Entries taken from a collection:
--

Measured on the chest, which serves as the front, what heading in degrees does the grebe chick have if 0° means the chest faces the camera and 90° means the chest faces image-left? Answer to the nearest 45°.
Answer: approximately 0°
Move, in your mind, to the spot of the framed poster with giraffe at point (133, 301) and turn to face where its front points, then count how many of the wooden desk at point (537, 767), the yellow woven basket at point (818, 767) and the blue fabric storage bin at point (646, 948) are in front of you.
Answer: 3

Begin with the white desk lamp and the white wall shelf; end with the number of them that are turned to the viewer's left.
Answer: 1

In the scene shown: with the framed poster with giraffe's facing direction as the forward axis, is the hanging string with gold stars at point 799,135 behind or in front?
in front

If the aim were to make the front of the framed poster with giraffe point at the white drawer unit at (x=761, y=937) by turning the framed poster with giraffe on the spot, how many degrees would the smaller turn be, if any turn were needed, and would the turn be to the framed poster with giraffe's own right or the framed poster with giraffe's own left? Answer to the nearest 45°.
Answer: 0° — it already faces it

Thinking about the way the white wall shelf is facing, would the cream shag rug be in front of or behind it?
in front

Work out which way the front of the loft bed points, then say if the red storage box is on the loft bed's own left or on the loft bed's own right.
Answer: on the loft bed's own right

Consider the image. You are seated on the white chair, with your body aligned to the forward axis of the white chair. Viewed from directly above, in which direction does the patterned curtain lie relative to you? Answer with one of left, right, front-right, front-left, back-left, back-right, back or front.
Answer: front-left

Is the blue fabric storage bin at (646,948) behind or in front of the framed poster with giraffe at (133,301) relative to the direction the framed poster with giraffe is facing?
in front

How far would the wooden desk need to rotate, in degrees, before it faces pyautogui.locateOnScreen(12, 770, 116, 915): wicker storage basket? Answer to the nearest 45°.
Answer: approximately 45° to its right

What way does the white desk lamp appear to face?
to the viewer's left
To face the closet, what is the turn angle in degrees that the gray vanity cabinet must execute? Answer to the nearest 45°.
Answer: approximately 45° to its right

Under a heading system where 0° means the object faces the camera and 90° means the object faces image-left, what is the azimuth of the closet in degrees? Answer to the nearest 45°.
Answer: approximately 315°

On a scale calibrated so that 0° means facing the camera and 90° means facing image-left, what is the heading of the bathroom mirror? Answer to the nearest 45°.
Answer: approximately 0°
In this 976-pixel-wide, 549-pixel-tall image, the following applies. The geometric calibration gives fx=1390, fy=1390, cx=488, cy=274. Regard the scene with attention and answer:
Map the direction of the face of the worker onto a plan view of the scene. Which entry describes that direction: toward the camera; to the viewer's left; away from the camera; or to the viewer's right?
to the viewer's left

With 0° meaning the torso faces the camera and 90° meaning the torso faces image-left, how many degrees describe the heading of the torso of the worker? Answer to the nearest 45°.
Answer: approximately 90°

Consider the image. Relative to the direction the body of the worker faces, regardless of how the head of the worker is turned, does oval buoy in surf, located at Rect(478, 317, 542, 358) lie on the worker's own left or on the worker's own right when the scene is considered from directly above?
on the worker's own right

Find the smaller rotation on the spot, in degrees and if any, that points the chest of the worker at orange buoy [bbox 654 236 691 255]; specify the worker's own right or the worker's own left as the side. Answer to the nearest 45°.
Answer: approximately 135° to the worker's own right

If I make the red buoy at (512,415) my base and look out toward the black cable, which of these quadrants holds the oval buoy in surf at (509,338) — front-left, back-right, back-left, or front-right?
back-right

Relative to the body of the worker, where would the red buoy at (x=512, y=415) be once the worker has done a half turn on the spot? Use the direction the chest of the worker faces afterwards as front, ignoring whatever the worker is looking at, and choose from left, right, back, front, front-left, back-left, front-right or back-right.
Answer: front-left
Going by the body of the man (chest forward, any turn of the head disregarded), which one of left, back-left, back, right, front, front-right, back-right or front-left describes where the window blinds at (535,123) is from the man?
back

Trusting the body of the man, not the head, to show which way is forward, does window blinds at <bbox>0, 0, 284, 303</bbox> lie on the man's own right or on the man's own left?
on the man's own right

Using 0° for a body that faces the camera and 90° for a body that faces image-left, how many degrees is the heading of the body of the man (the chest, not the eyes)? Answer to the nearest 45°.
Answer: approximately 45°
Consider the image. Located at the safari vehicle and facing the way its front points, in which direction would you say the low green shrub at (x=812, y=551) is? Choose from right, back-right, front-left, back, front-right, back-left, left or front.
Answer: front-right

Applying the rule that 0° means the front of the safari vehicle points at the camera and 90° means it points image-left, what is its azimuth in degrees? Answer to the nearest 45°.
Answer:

--

Problem to solve: Update the items above by changing every "framed poster with giraffe" to "framed giraffe poster", and keep everything else the same.

Task answer:
Measured on the chest, which serves as the front, what heading in degrees does the grebe chick have if 0° means the chest faces the camera and 90° means the chest faces image-left? Answer to the nearest 45°.
Answer: approximately 0°
Move, in your mind, to the spot of the framed giraffe poster at point (133, 301) and turn to face where its front points, then count how many of the wooden desk at point (537, 767), the yellow woven basket at point (818, 767) and the blue fabric storage bin at point (646, 948) are in front of you.
Answer: 3

Begin with the white desk lamp and the white wall shelf; end with the number of them that are turned to the viewer's left.
Answer: 1

In the scene shown: with the framed giraffe poster's facing direction as the forward axis, is the hanging string with gold stars at point 799,135 behind or in front?
in front

If the aim were to make the front of the framed giraffe poster point at the white drawer unit at (x=761, y=937) by turning the framed giraffe poster on the spot, how many degrees would the smaller turn be, if any turn were needed, and would the turn be to the framed giraffe poster's own right or the framed giraffe poster's own left? Answer to the nearest 45°.
Answer: 0° — it already faces it

Thinking about the way the white wall shelf is facing, would the cream shag rug be in front of or behind it?
in front

Work out which way the front of the loft bed points, then say if the red storage box is on the loft bed's own left or on the loft bed's own right.
Answer: on the loft bed's own right

Consider the image. You are seated on the white chair, with your body aligned to the forward axis of the white chair. Viewed from directly above, in which direction does the patterned curtain lie relative to you? Answer with one of left, right, front-right, front-left, back-left, back-right, back or front.
Answer: front-left

Is the blue fabric storage bin at (646,948) behind or in front of the framed giraffe poster at (133,301) relative to the direction the framed giraffe poster is facing?
in front

How far would the wooden desk need to rotate, in degrees, before it faces pyautogui.locateOnScreen(12, 770, 116, 915): wicker storage basket? Answer to the nearest 45°.
Answer: approximately 45° to its right

What way does the white desk lamp appear to face?
to the viewer's left
To face the closet, what is the turn angle in degrees that the gray vanity cabinet must execute? Answer to the nearest 45°.
Answer: approximately 45° to its right

Under a heading system where 0° means the object faces the camera and 90° means the object faces image-left, what is the azimuth of the closet in degrees? Answer to the nearest 45°.
Answer: approximately 315°

On a scale calibrated so that 0° means facing the camera and 90° means facing image-left, what is the heading of the bathroom mirror? Answer to the nearest 45°.
Answer: approximately 0°
In this 976-pixel-wide, 549-pixel-tall image, the following applies. The geometric calibration gives fx=1390, fy=1390, cx=488, cy=274. Regard the scene with attention and answer:
Map the direction of the face of the worker onto a plan view of the scene. Which entry describes that direction: toward the camera; to the viewer's left; away from the camera; or to the viewer's right?
to the viewer's left

With 0° meaning the torso faces the camera and 90° meaning the torso faces image-left, how many degrees describe the heading of the torso of the worker? Answer to the nearest 45°.
Answer: approximately 90°

Consider the image. Relative to the direction the body of the worker faces, regardless of how the head of the worker is turned, does oval buoy in surf, located at Rect(478, 317, 542, 358) lie on the worker's own left or on the worker's own right when the scene is considered from directly above?
on the worker's own right

Find the smaller rotation on the spot, in degrees and if any, that points the chest of the worker at orange buoy [bbox 654 236 691 255]; specify the worker's own right or the worker's own left as the side. Answer to the nearest 45°.
Answer: approximately 135° to the worker's own right

If I make the red buoy at (512,415) my base and look out toward the black cable, which of these quadrants holds the oval buoy in surf at (509,338) — front-left, back-right, back-left, or front-right?
back-right

Relative to the body of the worker, where would the red buoy at (x=512, y=415) be once the worker has done a half turn on the spot? Use the direction the chest of the worker faces afterwards as front, ignoring whatever the worker is looking at, and choose from left, right, back, front, front-left, back-left, front-right or back-right.
Answer: front-left
Going by the body of the man (chest forward, any turn of the head disregarded), which one of left, back-left, back, right, front, front-right, back-right or front-left describes where the window blinds at (535,123) is from the man?
back

Trusting the body of the man, not the head, to show which way is forward, does window blinds at <bbox>0, 0, 284, 303</bbox> lie on the man's own right or on the man's own left?
on the man's own right

Using 0° for a body that faces the camera and 90° for a body that faces image-left, how many degrees is the heading of the body of the man (the chest, not the eyes)? Answer to the nearest 45°.
Answer: approximately 45°
Consider the image. Located at the safari vehicle and facing the way its front points, in which direction would you say the low green shrub at (x=812, y=551) is? Choose from right, back-right, front-left, back, front-right, back-left, left or front.
Answer: front-right

Applying the rule that 0° means the front of the safari vehicle points at the camera and 90° means it points image-left, what is its azimuth in degrees? Answer to the nearest 45°.
Answer:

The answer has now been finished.